OMOPOmics facilitates standardizing clinical diagnostic and experimental datasets.
Clinical and claims databases are adopting a common data model data format promoted by Observational Health Data Science and Informatics (OHDSI). Patient data, agnostic of site, can be reproducibly extracted and analysed for generating population and patient-level evidence to improve medical practice.
This framework can be extended to include patient diagnostic and biological data enabling precision medicine.
However, experimental data has traditionally not been integrated under this infrastructure. But recently these approaches are more accessible, efficient, and feasible, creating an opportunity to integrate this information. Under the OMOP framework, data from biological experiments with different attributes such as disease states, time points, and perturbations can become more accessible and understood, as well as enable reproducibe analyses.
OMOPOmics was created in January 2020 to show proof of concept and the importance for putting experimental data into the OMOP common data model. While this model has been primarily used for patient clinical data for insurance and claims purposes, this data infrastructure should be applied to biological experiments.
We show from public datasets how we can store patient and sample data. Under the OMOP infrastructure, we produce reproducible queries of patient data for downstream use by custom bioinformatic analyses. The question and/or hypothesis should drive the analysis of patient derived experimental data, whether high throughput assays or clinical diagnostic tests.
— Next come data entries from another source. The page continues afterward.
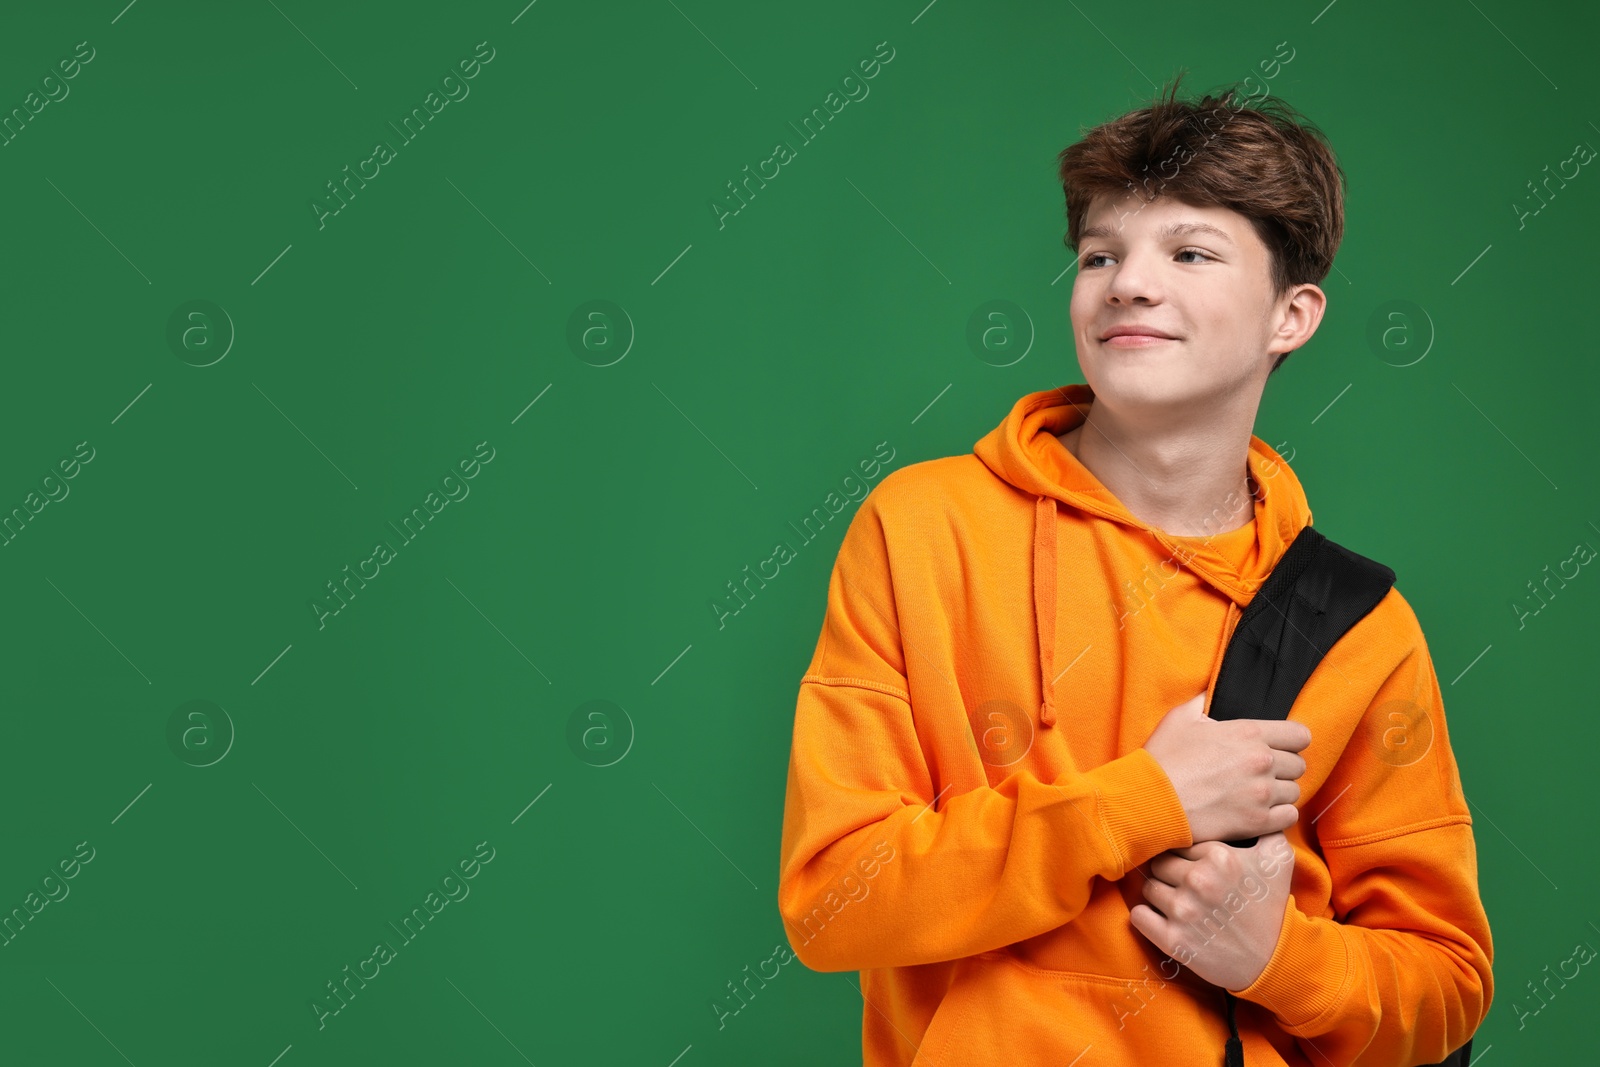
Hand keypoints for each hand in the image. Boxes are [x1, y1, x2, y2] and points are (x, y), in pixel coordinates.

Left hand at [1128, 830, 1295, 992]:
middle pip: (1159, 863)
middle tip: (1185, 886)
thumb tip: (1246, 805)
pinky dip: (1146, 918)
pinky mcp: (1174, 941)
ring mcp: (1184, 911)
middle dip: (1170, 873)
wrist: (1274, 960)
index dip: (1184, 853)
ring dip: (1159, 895)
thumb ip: (1264, 825)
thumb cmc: (1271, 906)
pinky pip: (1139, 917)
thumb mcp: (1278, 859)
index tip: (1192, 864)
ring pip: (1148, 888)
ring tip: (1179, 904)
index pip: (1179, 841)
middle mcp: (1199, 880)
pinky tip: (1163, 920)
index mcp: (1220, 856)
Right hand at [1143, 692, 1310, 843]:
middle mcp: (1262, 761)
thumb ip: (1202, 702)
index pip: (1300, 735)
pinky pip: (1289, 817)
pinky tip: (1259, 812)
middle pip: (1298, 765)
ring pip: (1293, 792)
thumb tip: (1209, 695)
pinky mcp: (1257, 821)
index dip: (1291, 742)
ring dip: (1278, 794)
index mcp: (1248, 732)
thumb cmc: (1162, 759)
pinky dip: (1278, 816)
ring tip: (1255, 795)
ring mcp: (1262, 793)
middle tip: (1259, 774)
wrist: (1151, 800)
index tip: (1279, 748)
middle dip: (1282, 769)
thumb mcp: (1179, 718)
With standardized infrastructure, this data can be reproducibly extracted for performing analyses. While other common data models like the G-CDM stadardize genomic information for use and interpretation by clinicians directly, this framework allows for teams of bioinformaticians and data scientists to support clinicians and researchers by performing analyses over this infrastructure for a wide range of applications and decision support.
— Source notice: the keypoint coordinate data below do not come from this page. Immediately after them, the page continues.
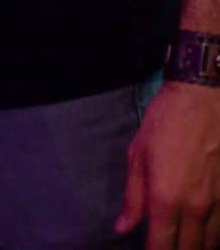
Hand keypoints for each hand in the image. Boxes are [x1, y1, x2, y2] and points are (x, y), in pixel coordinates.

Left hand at [116, 80, 219, 247]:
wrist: (203, 97)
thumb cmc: (165, 121)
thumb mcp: (138, 154)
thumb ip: (133, 197)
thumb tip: (123, 228)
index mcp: (166, 198)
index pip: (161, 247)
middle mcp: (195, 208)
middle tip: (165, 245)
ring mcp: (219, 204)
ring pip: (211, 245)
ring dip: (196, 246)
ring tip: (184, 240)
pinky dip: (214, 236)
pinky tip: (205, 231)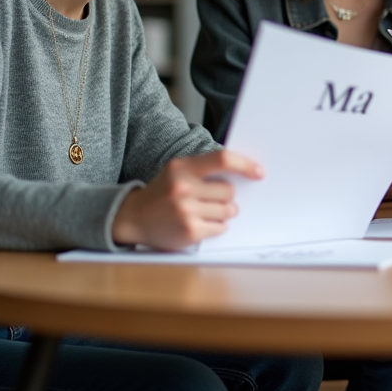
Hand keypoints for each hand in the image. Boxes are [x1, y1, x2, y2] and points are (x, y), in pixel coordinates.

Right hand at [112, 150, 262, 249]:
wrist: (133, 217)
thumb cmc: (162, 192)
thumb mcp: (177, 171)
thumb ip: (204, 169)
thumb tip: (241, 174)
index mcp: (182, 168)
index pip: (222, 159)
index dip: (245, 165)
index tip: (259, 172)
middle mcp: (183, 188)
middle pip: (229, 191)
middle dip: (227, 197)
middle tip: (214, 199)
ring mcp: (186, 211)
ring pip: (228, 211)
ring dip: (224, 213)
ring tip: (205, 211)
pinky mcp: (190, 231)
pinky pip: (220, 228)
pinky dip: (215, 226)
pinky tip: (200, 223)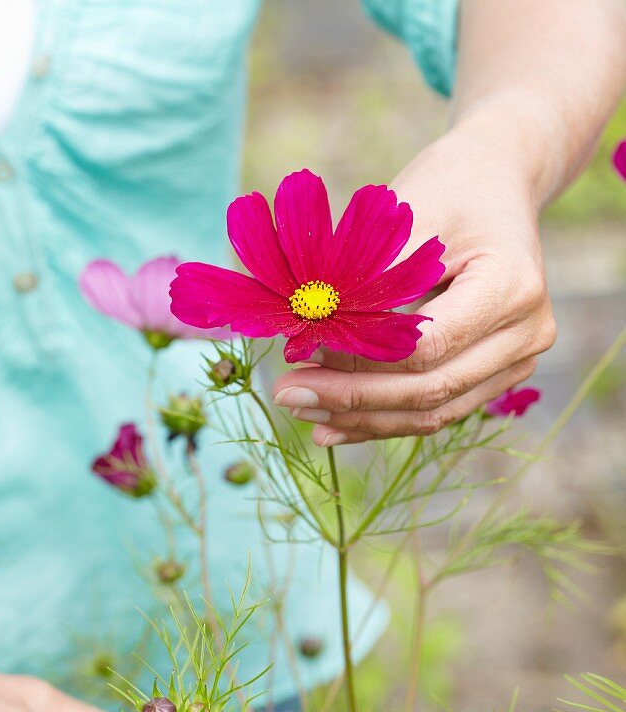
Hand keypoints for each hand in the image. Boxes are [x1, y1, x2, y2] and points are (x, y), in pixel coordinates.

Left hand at [272, 116, 556, 443]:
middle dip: (352, 399)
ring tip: (303, 411)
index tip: (303, 353)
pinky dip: (382, 418)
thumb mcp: (406, 213)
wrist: (498, 182)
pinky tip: (333, 425)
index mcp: (513, 287)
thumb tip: (308, 336)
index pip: (426, 346)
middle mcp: (527, 333)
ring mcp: (517, 361)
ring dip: (362, 419)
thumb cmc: (449, 187)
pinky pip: (436, 409)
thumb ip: (367, 279)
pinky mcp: (496, 376)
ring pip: (432, 412)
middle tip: (289, 394)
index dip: (359, 359)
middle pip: (429, 390)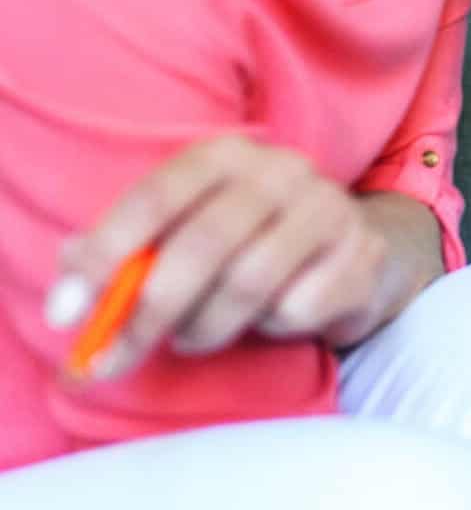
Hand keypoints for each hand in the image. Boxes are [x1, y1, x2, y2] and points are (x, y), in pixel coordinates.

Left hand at [44, 134, 413, 378]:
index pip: (158, 195)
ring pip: (251, 282)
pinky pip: (299, 308)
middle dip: (152, 308)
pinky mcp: (363, 256)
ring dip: (207, 325)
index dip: (107, 251)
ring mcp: (331, 210)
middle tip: (118, 354)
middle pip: (204, 244)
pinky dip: (270, 327)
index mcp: (228, 154)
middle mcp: (283, 171)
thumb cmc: (251, 240)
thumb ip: (131, 250)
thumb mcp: (188, 229)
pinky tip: (265, 320)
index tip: (67, 309)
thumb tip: (71, 281)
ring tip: (192, 337)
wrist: (354, 246)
We extended the OMOP common data model for characterizing experimentally-derived patient data, with a specific application towards T-cell data to better treat auto-inflammatory diseases.
We evaluated our infrastructure using example queries and analyses of patient ATAC-seq data sets from individuals with cutaneous T-cell lymphoma, healthy individuals with T-cell activation, or control patients (Qu et.al., 2015 DOI). We manually downloaded and extracted data from GSE60682 in the GEO database.
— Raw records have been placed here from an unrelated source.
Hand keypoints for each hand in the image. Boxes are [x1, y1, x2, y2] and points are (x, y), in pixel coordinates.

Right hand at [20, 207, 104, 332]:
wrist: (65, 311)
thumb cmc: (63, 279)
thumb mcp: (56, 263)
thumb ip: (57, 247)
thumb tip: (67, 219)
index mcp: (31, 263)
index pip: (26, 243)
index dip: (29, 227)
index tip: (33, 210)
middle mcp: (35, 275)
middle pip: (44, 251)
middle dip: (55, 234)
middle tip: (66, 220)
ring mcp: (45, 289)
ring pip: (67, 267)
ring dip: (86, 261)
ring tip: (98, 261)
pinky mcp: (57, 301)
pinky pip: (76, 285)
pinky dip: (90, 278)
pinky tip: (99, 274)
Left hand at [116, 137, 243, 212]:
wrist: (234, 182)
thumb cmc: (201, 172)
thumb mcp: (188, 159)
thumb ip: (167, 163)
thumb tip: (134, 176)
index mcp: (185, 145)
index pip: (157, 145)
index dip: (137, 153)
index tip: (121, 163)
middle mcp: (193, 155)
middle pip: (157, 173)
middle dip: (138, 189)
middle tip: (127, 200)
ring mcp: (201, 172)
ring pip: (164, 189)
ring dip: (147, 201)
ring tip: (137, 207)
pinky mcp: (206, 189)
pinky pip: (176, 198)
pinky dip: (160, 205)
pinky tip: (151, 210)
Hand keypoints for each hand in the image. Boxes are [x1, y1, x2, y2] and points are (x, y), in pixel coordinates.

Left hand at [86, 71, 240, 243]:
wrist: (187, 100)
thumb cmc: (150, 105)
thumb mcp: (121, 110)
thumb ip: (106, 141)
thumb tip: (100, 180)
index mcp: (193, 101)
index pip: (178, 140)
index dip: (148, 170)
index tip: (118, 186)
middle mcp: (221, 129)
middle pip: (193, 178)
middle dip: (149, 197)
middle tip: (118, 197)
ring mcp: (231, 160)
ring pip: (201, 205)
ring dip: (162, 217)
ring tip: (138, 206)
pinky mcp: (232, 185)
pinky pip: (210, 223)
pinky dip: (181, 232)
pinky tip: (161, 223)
We show how to implement standardization of experimental data, to form a database, and to reproducibly query the data and run downstream analysis:
We give an example below.
- Download and install requirements
git clone https://github.com/NCBI-Codeathons/OMOPOmics.git
cd OMOPOmics/
pip install -r requirements.txt
- Create OMOP formatted tables from standardized experimental data format.
$ perl src/perl/output_tables.pl data/GSE60682_standard.tsv data/OMOP_tables
- Create SQL database from OMOP formatted tables:
ls data/OMOP_tables/*.csv | csv-to-sqlite -o data/OMOP_tables.sqlite -D
- Query database and output cohort files into data/cohort
cd src/R/atac_example/
Rscript ./atac_example_query.R > ./tcell_activation_timecourse.csv
- Execute downstream analysis
R -e "rmarkdown::render('./20JAN20-atacseq_analysis_parameters.Rmd',params=list(input_file='./tcell_timecourse.csv'),output_format='html_document')"
Result webpage at src/R/atac_example/20JAN09-Example_analysis.html
Who would use this?
- Clinicians, researchers looking to supplement their own data or make their data available to others.
Why would they use it?
- Ease of use; SQL database queries are standard format, easily incorporated into a user interface. Given the expandable nature of the platform, changes and updates to the technologies should be easily supported.
What can OMOPOmics grow into?
- A standard framework for sequencing data sets at organizations.
What is the ultimate goal of OMOPomics?
- OMOPOmics has the potential to nucleate a standardized 'Omics format, one which could pave the way for any number of analyses to come in the future. These include not only upcoming research and new sequencing technologies, but also clinicians looking to incorporate these data from across research and healthcare networks as they apply these technologies to patient care.